Un altro equivoco: Ballard scrittore delle distopie.
Non lo è. La distopia è sempre la risposta alla domanda: e se? Se i nazisti avessero vinto la guerra, allora… Ballard, invece, risponde alla domanda: e ora? E ora che i termometri ci mostrano questi valori folli? E ora che abbiamo a che fare con l’intelligenza artificiale? E ora, come siamo trasformati da tutto questo?

Perché Ballard non era un ecologista?
Perché amava troppo l’impatto della tecnologia sul futuro. È un caso molto interessante della relazione uomo-opera, tema di cui oggi spesso si discute. Ballard era un reazionario, le sue opere erano rivoluzionarie.

Scrivi che durante le lunghe interviste con Ballard ti ha sempre sorpreso un dettaglio: si trovava molto d’accordo con i suoi personaggi.
È un caso raro rispetto alla maggioranza degli scrittori che cercano sempre di dire: questo è il pensiero del protagonista, io sono un’altra persona. Ballard era talmente identificato con i personaggi dei suoi romanzi da rivendicare le loro posizioni, da portare avanti quel pensiero anche all’esterno dei romanzi. Quando rilasciava un’intervista partiva dal percorso compiuto, ma non ancora concluso dall’immaginazione dei suoi personaggi, e si impegnava per ampliarlo.

Tutto questo nonostante non abbia mai avuto nulla a che fare con le varie forme di autofiction.
Anzi, era evidente la sua infelicità per essere stato finalmente riconosciuto come grande autore solo dopo la pubblicazione de L’impero del sole, opera in cui prevaleva la parte biografica rispetto alla parte di immaginazione.
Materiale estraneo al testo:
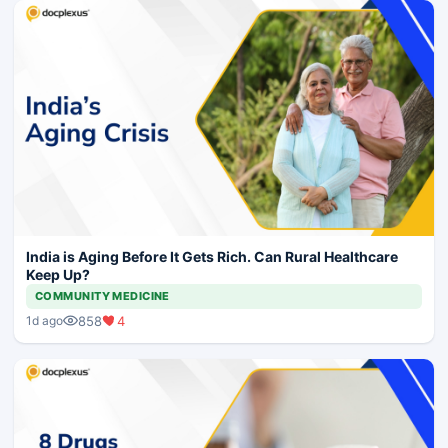
India is Aging Before It Gets Rich. Can Rural Healthcare
Keep Up?
COMMUNITY MEDICINE
858
4
1d ago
Immaginazione, immagini. Un’altra parola chiave a cui si ancorano i suoi testi.
Ballard ha sempre scritto per immagini. Lo interessavano le immagini ad altissimo impatto, eleganti, in alcuni casi poetiche e sognanti, di una squisita crudezza e così simili alle immagini attraverso cui ci viene narrato il mondo oggi e di cui paradossalmente finiamo più spesso per dubitare.

Al di là dell’elenco delle profezie che si sono avverate, la ragione che lo rende così contemporaneo?
C’è un dettaglio che me lo fa considerare un contemporaneo. Ballard era bersagliato dalle interviste, e nonostante questo non aveva mai fatto cancellare il suo numero dall’elenco telefonico. Era una persona estremamente permeabile, transigente. Era disponibile a essere disturbato. Quando la curiosità intellettuale chiamava, rispondeva. Questa è una cosa che fa di lui una persona molto contemporanea. Mi viene in mente Aaron Swartz, il programmatore che una decina di anni fa si suicidò dopo una serie di inchieste, prima di morire scrisse una bellissima lettera in cui diceva che quello che contava, alla fine, è che tutte le sue cose, tutti i dati, tutte le informazioni che aveva raccolto, potessero appartenere a tutti. Questo è il pensare contemporaneo di James Ballard, metterci la faccia, essere dentro i personaggi, essere disponibile a qualsiasi intervento pubblico. Non era preoccupato della propria proprietà intellettuale. Non ci fa piacere, ma è ovvio che oggi tutta la proprietà intellettuale sta scomparendo. Ecco, Ballard si sarebbe chiesto, senza farne un dramma: e ora, ora che è perduta per sempre, che cosa c’è oltre?